Secondly, the rise of multimodal large model "banyan trees." In 2024, model factories launched complex large model families tailored to different scenarios, such as OpenAI's GPT series, 4o series, and o series, which could be confusing. Different tasks required switching between multiple models for collaboration. The narrow capability boundaries of single models hindered AI's productivity-enhancing potential. Therefore, a solution with a higher cost-effectiveness ratio must inevitably gravitate towards multimodal models, enabling users to focus on one model for text, image, audio, and video inputs and outputs, becoming a "banyan tree" for users to inhabit, more likely to thrive on the fertile soil of cloud vendors' computing power.

Thirdly, the continued growth of super individuals (small AI startups and individual developers) will be pivotal.

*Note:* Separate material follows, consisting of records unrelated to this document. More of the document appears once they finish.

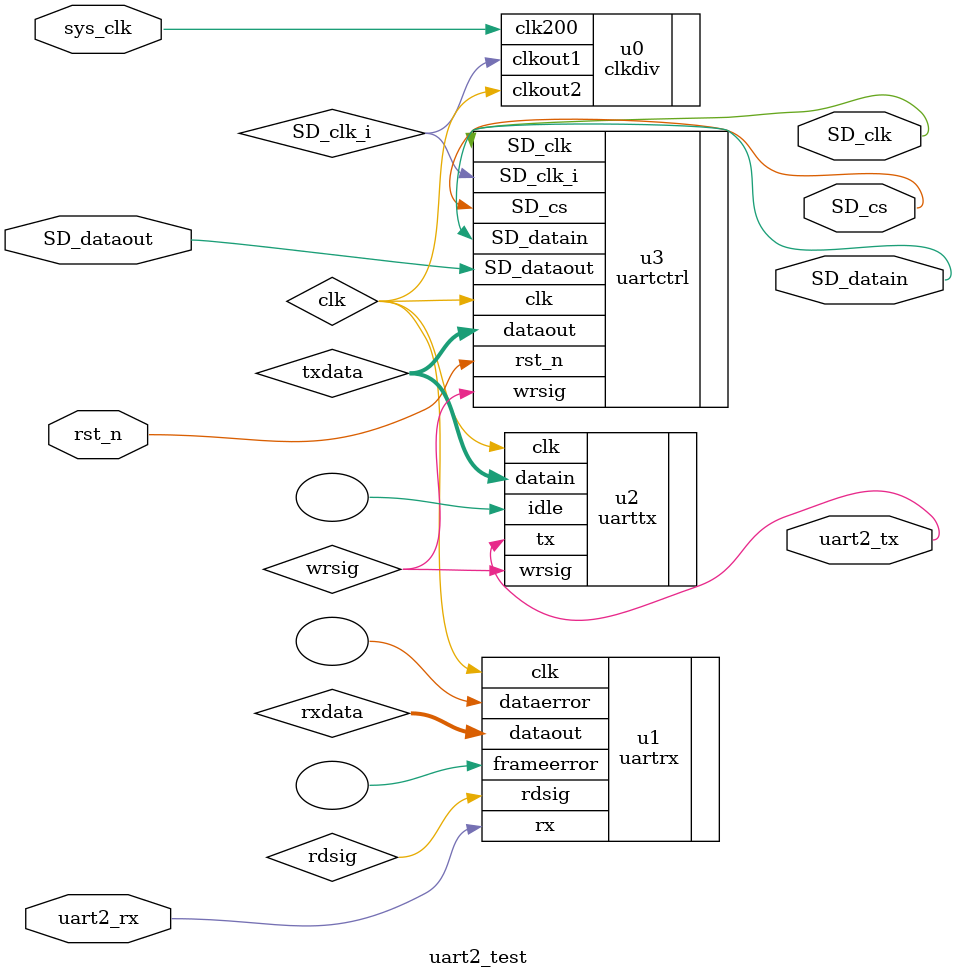
<source format=v>
`timescale 1ns / 1ps
module uart2_test(
         input sys_clk,                      // ¿ª·¢°åÉÏ²î·ÖÊäÈëÊ±ÖÓP: 200Mhz
         input  rst_n,
         
 		 output SD_clk,					
         output SD_cs,
         output SD_datain,
         input  SD_dataout,        
         
         input uart2_rx,                       // ´®¿ÚÊý¾Ý½ÓÊÕ
         output uart2_tx);                     // ´®¿ÚÊý¾Ý·¢ËÍ


wire clk;       //clock for 9600 uart port
wire SD_clk_i;
wire [7:0] txdata,rxdata;     //´®¿Ú·¢ËÍÊý¾ÝºÍ´®¿Ú½ÓÊÕÊý¾Ý



//²úÉúÊ±ÖÓµÄÆµÂÊÎª16*9600
clkdiv u0 (
		.clk200                  (sys_clk),             //200MhzµÄ¾§ÕñÊäÈë                     
		.clkout1                 (SD_clk_i),            //25M SD clock
		.clkout2                 (clk)                  //16±¶²¨ÌØÂÊµÄÊ±ÖÓ                        
 );

//´®¿Ú½ÓÊÕ³ÌÐò
uartrx u1 (
		.clk                     (clk),                 //16±¶²¨ÌØÂÊµÄÊ±ÖÓ 
        .rx	                     (uart2_rx),  	        //´®¿Ú½ÓÊÕ
		.dataout                 (rxdata),              //uart ½ÓÊÕµ½µÄÊý¾Ý,Ò»¸ö×Ö½Ú                     
        .rdsig                   (rdsig),               //uart ½ÓÊÕµ½Êý¾ÝÓÐÐ§ 
		.dataerror               (),
		.frameerror              ()
);

//´®¿Ú·¢ËÍ³ÌÐò
uarttx u2 (
		.clk                     (clk),                  //16±¶²¨ÌØÂÊµÄÊ±ÖÓ  
	    .tx                      (uart2_tx),			 //´®¿Ú·¢ËÍ
		.datain                  (txdata),               //uart ·¢ËÍµÄÊý¾Ý   
        .wrsig                   (wrsig),                //uart ·¢ËÍµÄÊý¾ÝÓÐÐ§  
        .idle                    () 	
	
 );

//´®¿ÚÊý¾Ý·¢ËÍ¿ØÖÆ³ÌÐò
uartctrl u3 (
		.SD_clk_i                (SD_clk_i),   
		.rst_n                   (rst_n),
		.SD_clk                  (SD_clk),		
		.SD_cs                   (SD_cs),
		.SD_datain               (SD_datain),		
		.SD_dataout              (SD_dataout),		
						
		.clk                     (clk),    
        .wrsig                   (wrsig),                //uart ·¢ËÍµÄÊý¾ÝÓÐÐ§  
        .dataout                 (txdata)	             //uart ·¢ËÍµÄÊý¾Ý£¬Ò»¸ö×Ö½Ú 
	
 );
   
  
  
endmodule


</source>
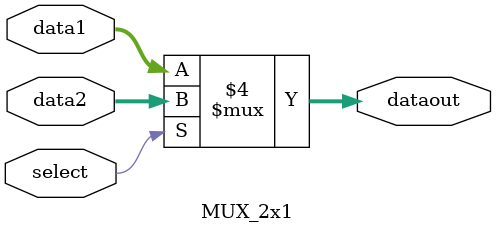
<source format=v>
`timescale 1ns / 1ps


module MUX_2x1(
input select,
input [7:0] data1,
input [7:0] data2,
output reg [7:0] dataout
    );

always@(*)
begin
    if ( select == 1'b1 )
    begin
        dataout = data2;
    end
    
    else
    begin
        dataout = data1;
    end
end    
endmodule

</source>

As we advance into the era defined by the intelligence-to-price ratio, individuals will gain greater intellectual support from platforms, leading to a decrease in entry barriers. It is thus foreseeable that AI application innovation will increasingly be driven by small AI startups and developers, comprising these super individuals. This trend will spark a substantial surge in personalized AI custom software and AIGC content creation. These super individuals, akin to hummingbirds, will disseminate the seeds of intelligence across multiple industries, particularly those in the long tail.

From this vantage point, domestic AI ecosystems that offer a higher intelligence-to-price ratio are poised to facilitate the widespread accessibility of AI technology and propel the development of industry intelligence at a reduced cost. Consequently, the commercialization of large models will unfold at a pace faster than anticipated.

Having navigated the inaugural year of the intelligence-to-price ratio era in 2024, large models are now embarking on a prosperous 2025.